The fat pad is a normal structure in the knee. It is literally composed of fat and is bright yellow in colour and exists below the patella (kneecap) just behind the patellar tendon. In this position it buffers any shocks to the front of the knee, but itself commonly suffers injury and problems related to the fat pad are not uncommon.

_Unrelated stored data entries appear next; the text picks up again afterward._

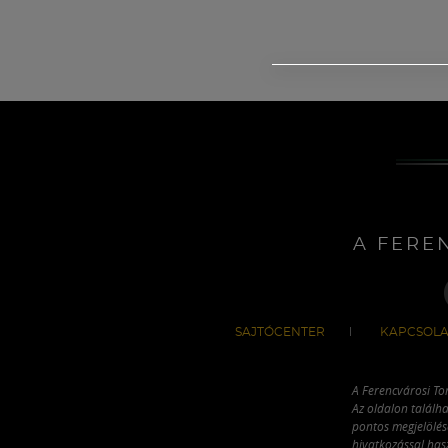
A FERE
SAJTÓCENTER
KAPCSOLA
A Ferencvárosi To
Az oldalon találha
pontos megjelölésé
hivatkozással has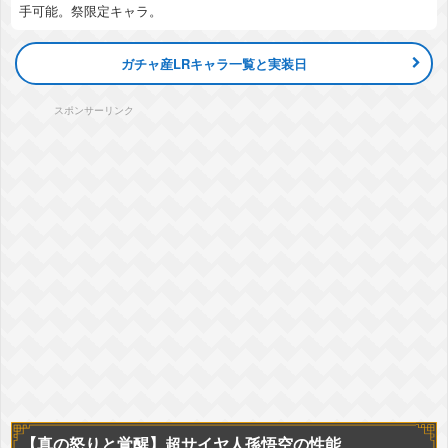
手可能。祭限定キャラ。
ガチャ産LRキャラ一覧と実装日
スポンサーリンク
【真の怒りと覚醒】
超サイヤ人孫悟空の性能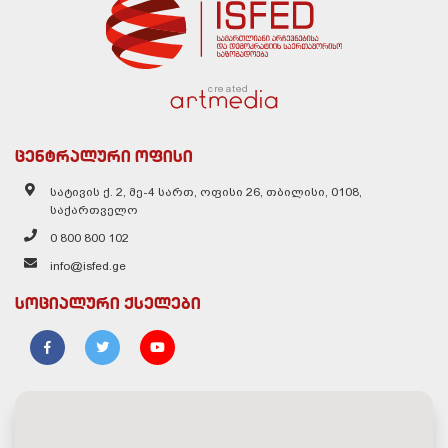
created
ცენტრალური ოფისი
სატივის ქ. 2, მე-4 სართ, ოფისი 26, თბილისი, 0108,
საქართველო
0 800 800 102
info@isfed.ge
სოციალური ქსელები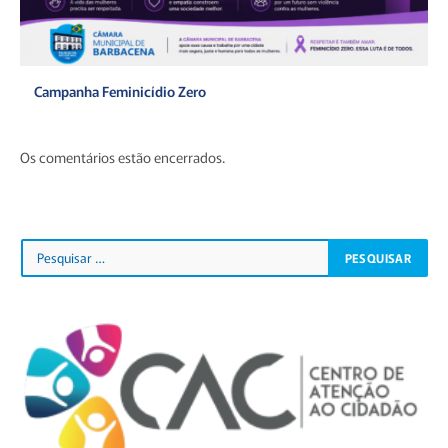
Campanha Feminicídio Zero
Os comentários estão encerrados.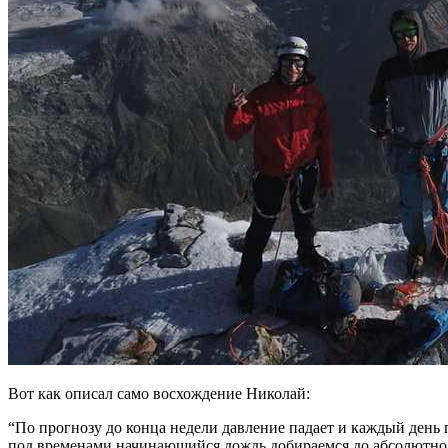
Вот как описал само восхождение Николай:
“По прогнозу до конца недели давление падает и каждый день
под временами начинающийся дождь добираемся до абсолютно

The fat pad can be seen on any routine MRI scan but is rarely discussed in the radiological (X-ray/MRI) literature. Abnormalities within it are most commonly a result of direct injury, of which arthroscopy is the commonest cause! Other causes of trauma include posterior and superior impingements - where the fat pad is too big it can get caught in the joint at the top (superior) or at the back of it (posterior). The fat pad can also be damaged in patellar dislocation. Trauma to the fat pad can also damage the infrapatellar plica that is a normal anatomical structure posterior to the fat pad. Within the fat pad one also may have inflammatory disorders and synovial and chondral tumours (growths) (arising from joint-lining cells and cartilage cells). These tumours can sometimes be nasty.One can get cysts in the fat pad (fluid filled pockets). No-one really knows the cause of this, but they can sometimes be confused with a cyst of the meniscus or cruciate ligament. The posterior border of the fat pad may also become inflamed and may cause increased joint fluid (effusion).
The characteristic symptom of Hoffa's disease is chronic ('going on for a long time') anterior knee pain mostly under the patella. It is more of a discomfort than a sharp pain. The knee may feel weak and sometimes swell. If the knee has been damaged in an injury with Hoffa's pad rupture-detachment then the pain may be acute ('coming on suddenly), the functional impairment may mimic a ligament injury, and the knee may be very swollen with blood in the joint fluid.
In testing for Hoffa's disease, one tries to elicit a 'Hoffa's sign' which is highly specific. The examiner applies pressure to the margins of the patellar tendon when the knee is bent, and maintains the pressure while the knee is straightened. In a positive result this causes a sudden severe pain and the patient refuses to keep on straightening the leg. MRI is good for showing the fat pad, unlike arthroscopy where it cannot be clearly seen because it is usually behind the light source and instruments.
An injection of local anesthetic and steroid into the fat pad itself helps to decide if the fat pad is implicated in the pain that the the patient is experiencing. If it is then it will cause a transient relief of symptoms. Fat pad pathology is usually secondary to other knee joint problems, and its primary involvement is rare.